> [Collected data]:

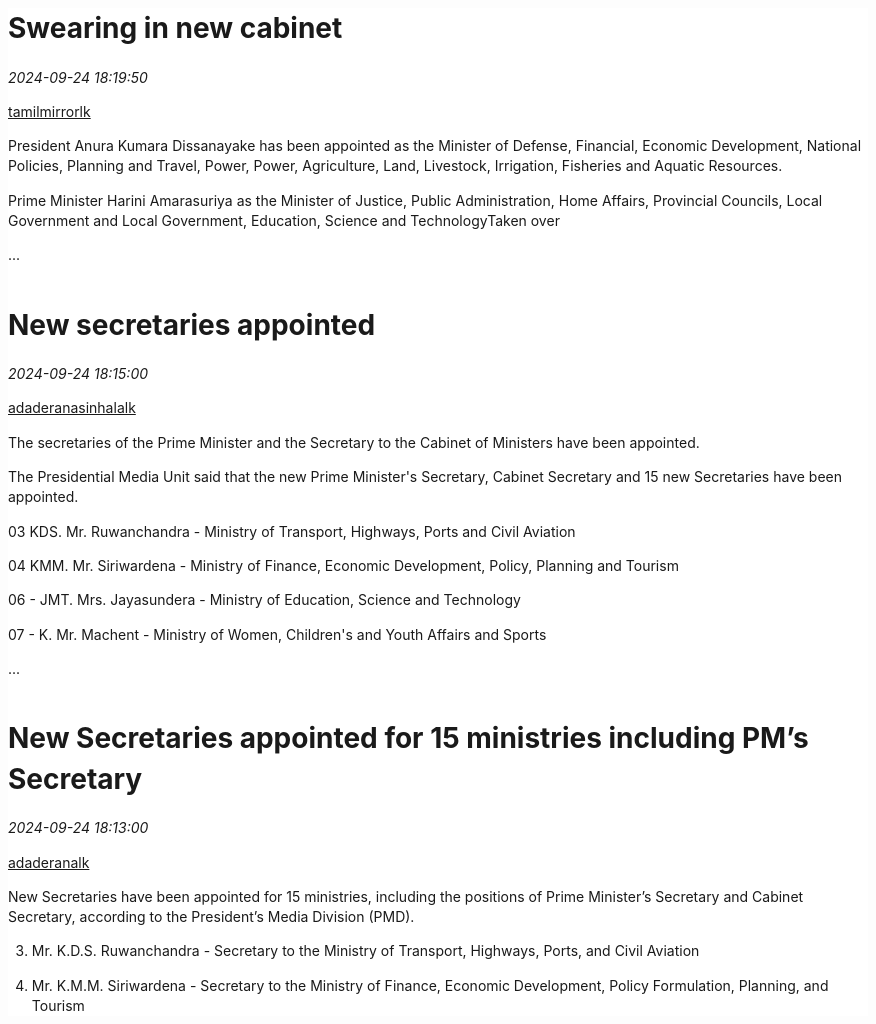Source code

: # Swearing in new cabinet

*2024-09-24 18:19:50*

[tamilmirrorlk](https://www.tamilmirror.lk/செய்திகள்/புதிய-அமைச்சரவை-பதவியேற்பு/175-344389)

President Anura Kumara Dissanayake has been appointed as the Minister of Defense, Financial, Economic Development, National Policies, Planning and Travel, Power, Power, Agriculture, Land, Livestock, Irrigation, Fisheries and Aquatic Resources.

Prime Minister Harini Amarasuriya as the Minister of Justice, Public Administration, Home Affairs, Provincial Councils, Local Government and Local Government, Education, Science and TechnologyTaken over

...



# New secretaries appointed

*2024-09-24 18:15:00*

[adaderanasinhalalk](http://sinhala.adaderana.lk/news/201507)

The secretaries of the Prime Minister and the Secretary to the Cabinet of Ministers have been appointed.

The Presidential Media Unit said that the new Prime Minister's Secretary, Cabinet Secretary and 15 new Secretaries have been appointed.

03 KDS. Mr. Ruwanchandra - Ministry of Transport, Highways, Ports and Civil Aviation

04 KMM. Mr. Siriwardena - Ministry of Finance, Economic Development, Policy, Planning and Tourism

06 - JMT. Mrs. Jayasundera - Ministry of Education, Science and Technology

07 - K. Mr. Machent - Ministry of Women, Children's and Youth Affairs and Sports

...



# New Secretaries appointed for 15 ministries including PM’s Secretary

*2024-09-24 18:13:00*

[adaderanalk](https://www.adaderana.lk/news/102247/new-secretaries-appointed-for-15-ministries-including-pms-secretary)

New Secretaries have been appointed for 15 ministries, including the positions of Prime Minister’s Secretary and Cabinet Secretary, according to the President’s Media Division (PMD).

3. Mr. K.D.S. Ruwanchandra - Secretary to the Ministry of Transport, Highways, Ports, and Civil Aviation

4. Mr. K.M.M. Siriwardena - Secretary to the Ministry of Finance, Economic Development, Policy Formulation, Planning, and Tourism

> [EXERCISE AIM]:
Pick out every line above that contains the word "Development" and copy it.

> [TASK SOLUTION]:
President Anura Kumara Dissanayake has been appointed as the Minister of Defense, Financial, Economic Development, National Policies, Planning and Travel, Power, Power, Agriculture, Land, Livestock, Irrigation, Fisheries and Aquatic Resources.
04 KMM. Mr. Siriwardena - Ministry of Finance, Economic Development, Policy, Planning and Tourism
4. Mr. K.M.M. Siriwardena - Secretary to the Ministry of Finance, Economic Development, Policy Formulation, Planning, and Tourism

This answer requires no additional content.